Items from a dataset:

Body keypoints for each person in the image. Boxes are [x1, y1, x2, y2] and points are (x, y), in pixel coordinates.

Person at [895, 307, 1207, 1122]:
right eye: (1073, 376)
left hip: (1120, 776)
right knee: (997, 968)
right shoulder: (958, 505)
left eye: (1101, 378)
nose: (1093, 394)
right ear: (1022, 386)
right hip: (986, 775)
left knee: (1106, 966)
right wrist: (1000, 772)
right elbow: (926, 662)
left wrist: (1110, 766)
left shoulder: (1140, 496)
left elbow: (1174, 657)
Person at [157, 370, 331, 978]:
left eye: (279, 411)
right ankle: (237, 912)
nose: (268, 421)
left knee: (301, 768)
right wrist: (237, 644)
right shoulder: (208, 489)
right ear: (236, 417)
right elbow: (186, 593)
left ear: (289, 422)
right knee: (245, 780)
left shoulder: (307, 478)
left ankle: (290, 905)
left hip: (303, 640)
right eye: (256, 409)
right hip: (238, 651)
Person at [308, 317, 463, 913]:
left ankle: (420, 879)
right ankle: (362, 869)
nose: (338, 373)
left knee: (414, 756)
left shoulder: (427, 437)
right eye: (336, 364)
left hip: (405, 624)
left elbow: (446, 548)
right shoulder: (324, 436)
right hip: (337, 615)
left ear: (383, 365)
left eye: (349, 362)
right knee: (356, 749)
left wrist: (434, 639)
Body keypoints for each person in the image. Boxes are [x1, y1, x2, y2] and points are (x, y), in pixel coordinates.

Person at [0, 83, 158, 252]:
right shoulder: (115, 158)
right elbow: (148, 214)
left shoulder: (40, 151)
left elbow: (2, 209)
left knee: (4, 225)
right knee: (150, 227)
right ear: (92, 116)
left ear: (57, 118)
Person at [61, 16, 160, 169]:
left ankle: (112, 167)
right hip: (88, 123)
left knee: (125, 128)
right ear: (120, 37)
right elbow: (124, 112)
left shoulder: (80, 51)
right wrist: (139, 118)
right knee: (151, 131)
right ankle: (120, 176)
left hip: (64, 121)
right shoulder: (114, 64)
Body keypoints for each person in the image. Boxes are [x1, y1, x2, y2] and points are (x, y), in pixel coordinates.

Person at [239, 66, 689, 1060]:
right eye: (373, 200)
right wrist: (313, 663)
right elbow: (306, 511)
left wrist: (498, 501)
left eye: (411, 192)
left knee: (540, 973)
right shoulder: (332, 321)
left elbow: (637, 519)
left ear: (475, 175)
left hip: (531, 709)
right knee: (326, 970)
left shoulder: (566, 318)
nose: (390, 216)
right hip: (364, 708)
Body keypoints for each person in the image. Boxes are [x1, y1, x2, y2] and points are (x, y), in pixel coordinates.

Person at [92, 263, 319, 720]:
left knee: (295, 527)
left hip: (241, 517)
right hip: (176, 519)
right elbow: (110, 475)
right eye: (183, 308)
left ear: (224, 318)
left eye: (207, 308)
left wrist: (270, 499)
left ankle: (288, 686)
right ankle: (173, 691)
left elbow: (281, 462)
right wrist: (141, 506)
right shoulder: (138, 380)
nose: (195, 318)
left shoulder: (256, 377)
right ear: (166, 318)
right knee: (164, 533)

- [Directions] Only the lines from the one containing "right wrist: (141, 506)" to the end of the records should be repeated, exactly as they appear.

- [Response below]
right wrist: (141, 506)
right shoulder: (138, 380)
nose: (195, 318)
left shoulder: (256, 377)
right ear: (166, 318)
right knee: (164, 533)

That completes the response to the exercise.